Aim A
In the Agda mailing-list post below on hidden arguments, what is described as currently a complete mystery?
Aim B
Continue the Agda mailing-list post on hidden arguments, shown below before the listing, from its last line.

Selection
* Start *

How abstraction and application are type-checked [Re: [Agda] Agda type inference oddity on functions]

Andreas Abel andreas.abel at ifi.lmu.de
Tue Sep 28 22:54:17 CEST 2010


On Sep 28, 2010, at 10:12 PM, Alan Jeffrey wrote:
>> Any ideas how to express the hidden argument stuff as constraints?
>
> If I was building the thing from the ground up, I'd make hidden  
> arguments part of functions, that is the primitive type is:
>
>  {x : T} (y : U) -> V
>
> with matching lambda and application syntax.  The main reason for  
> this is to make explicit when hidden arguments are being resolved,  
> e.g. you'd have:
>
>  nil : {A : Set} -> () -> (List A)
>
> and you could distinguish between:
>
>  nil -- still generic
>  nil() -- has been made monomorphic
>
> Currently, it's a complete mystery exactly when hidden arguments are  
> inserted.  Of course, this is completely non-backwards compatible,  
> so will probably have to go on the shelf.

* End *

Data section

* Start *

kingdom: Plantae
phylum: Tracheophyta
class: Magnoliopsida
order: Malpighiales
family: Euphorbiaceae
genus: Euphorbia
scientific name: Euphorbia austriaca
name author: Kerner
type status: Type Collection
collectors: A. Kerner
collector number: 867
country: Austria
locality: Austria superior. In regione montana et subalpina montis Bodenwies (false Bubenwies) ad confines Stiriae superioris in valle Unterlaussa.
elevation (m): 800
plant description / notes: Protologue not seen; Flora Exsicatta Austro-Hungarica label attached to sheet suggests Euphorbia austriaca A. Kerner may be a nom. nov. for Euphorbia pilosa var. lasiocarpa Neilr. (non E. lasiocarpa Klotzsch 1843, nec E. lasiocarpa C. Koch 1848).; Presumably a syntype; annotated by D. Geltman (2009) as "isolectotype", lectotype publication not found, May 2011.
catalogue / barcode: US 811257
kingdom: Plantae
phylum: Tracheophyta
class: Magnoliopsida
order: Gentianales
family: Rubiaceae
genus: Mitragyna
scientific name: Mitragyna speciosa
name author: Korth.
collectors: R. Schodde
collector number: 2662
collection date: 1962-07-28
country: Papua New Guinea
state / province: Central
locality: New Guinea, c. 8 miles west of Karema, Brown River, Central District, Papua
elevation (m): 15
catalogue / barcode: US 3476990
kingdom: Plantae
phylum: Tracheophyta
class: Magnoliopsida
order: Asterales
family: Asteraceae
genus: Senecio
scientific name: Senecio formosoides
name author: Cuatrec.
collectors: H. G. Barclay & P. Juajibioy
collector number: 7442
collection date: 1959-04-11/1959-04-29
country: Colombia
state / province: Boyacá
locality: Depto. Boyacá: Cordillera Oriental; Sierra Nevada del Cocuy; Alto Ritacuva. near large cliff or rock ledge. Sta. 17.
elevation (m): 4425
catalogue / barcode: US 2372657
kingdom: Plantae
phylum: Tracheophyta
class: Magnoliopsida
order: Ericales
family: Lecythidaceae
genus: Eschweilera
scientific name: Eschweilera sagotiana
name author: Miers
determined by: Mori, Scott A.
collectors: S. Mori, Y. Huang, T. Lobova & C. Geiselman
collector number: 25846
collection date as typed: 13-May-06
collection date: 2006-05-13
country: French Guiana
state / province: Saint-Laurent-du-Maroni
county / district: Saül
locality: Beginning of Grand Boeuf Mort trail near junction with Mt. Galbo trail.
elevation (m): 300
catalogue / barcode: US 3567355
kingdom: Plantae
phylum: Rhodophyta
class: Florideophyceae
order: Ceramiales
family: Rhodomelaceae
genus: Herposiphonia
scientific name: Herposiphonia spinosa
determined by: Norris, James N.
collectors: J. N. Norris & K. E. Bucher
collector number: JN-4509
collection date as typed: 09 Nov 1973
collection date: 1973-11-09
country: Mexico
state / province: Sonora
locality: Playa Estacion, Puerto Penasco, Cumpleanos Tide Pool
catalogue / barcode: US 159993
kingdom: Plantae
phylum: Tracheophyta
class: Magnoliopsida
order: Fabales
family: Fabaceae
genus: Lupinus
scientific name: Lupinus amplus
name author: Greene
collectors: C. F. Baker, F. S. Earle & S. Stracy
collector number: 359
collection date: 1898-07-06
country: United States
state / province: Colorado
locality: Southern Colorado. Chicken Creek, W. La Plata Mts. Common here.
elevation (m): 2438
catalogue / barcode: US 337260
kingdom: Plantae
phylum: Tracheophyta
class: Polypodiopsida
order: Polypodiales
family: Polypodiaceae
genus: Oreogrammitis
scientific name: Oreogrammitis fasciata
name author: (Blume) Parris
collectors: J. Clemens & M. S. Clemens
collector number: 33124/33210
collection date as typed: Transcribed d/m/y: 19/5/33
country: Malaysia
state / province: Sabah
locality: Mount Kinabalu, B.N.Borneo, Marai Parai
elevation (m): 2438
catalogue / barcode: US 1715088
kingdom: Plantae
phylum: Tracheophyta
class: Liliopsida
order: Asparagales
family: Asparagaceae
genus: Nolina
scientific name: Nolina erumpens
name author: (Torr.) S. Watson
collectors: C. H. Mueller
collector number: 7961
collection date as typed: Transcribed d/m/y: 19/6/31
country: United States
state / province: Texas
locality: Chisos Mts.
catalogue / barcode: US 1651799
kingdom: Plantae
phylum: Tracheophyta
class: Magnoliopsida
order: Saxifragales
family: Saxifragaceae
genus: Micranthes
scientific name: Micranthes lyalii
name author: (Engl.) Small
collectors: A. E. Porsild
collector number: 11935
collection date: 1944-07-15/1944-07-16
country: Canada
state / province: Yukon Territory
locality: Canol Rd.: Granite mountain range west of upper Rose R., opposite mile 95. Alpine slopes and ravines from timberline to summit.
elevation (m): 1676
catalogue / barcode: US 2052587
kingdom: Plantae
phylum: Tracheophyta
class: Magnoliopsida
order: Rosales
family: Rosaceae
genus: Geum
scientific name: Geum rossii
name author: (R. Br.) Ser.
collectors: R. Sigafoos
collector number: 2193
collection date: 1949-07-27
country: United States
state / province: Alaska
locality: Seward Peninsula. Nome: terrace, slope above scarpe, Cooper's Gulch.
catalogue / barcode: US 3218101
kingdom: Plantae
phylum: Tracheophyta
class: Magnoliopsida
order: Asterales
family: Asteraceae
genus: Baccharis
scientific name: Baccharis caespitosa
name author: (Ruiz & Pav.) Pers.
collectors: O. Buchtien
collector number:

* End *

Written answer A
Exactly when hidden arguments are inserted.

Written answer B
>
> The slightly more compatible version would have to be a horrible  
> hack, something like as follows...
>
> First, distinguish syntactically between terms with and without  
> implicit arguments:
>
>  A, B, C ::= lambda [x] . A' | x | A' B | _
>  A', B', C' ::= lambda x . A | A [B] | Pi(x:A')B' | Pi[x:A']B' | ...
>
> Here writing [...] for implicit arguments, as we need to do some  
> horrid uncurrying to get from the surface {...} to the internal [...]:
>
>  \ {x} -> A  =def=  lambda [(x,y)] . A [y]
>  \ x -> A =def= lambda [()] . lambda x . A
>  A B =def= A [_] B
>  A {B} =def= lambda [x] . A [(B,x)]
>  ...
>
> etc.  At this point, we can conflate implicit and explicit  
> arguments, and do regular old constraint solving.
>
> All quite horrid, but I suspect any attempt to try to make this  
> nicer ends up introducing things like row expressions, row  
> variables, row metavariables, etc. etc.

Mmh, but that seems more promising than your "horrid" ;-) proposal.

With row variables, an unknown function type would be

   {r : ?R} -> (x : ?X) -> ?Y r x

where r is a variable of row type and ?R is a row type metavariable.

Has anyone tried this?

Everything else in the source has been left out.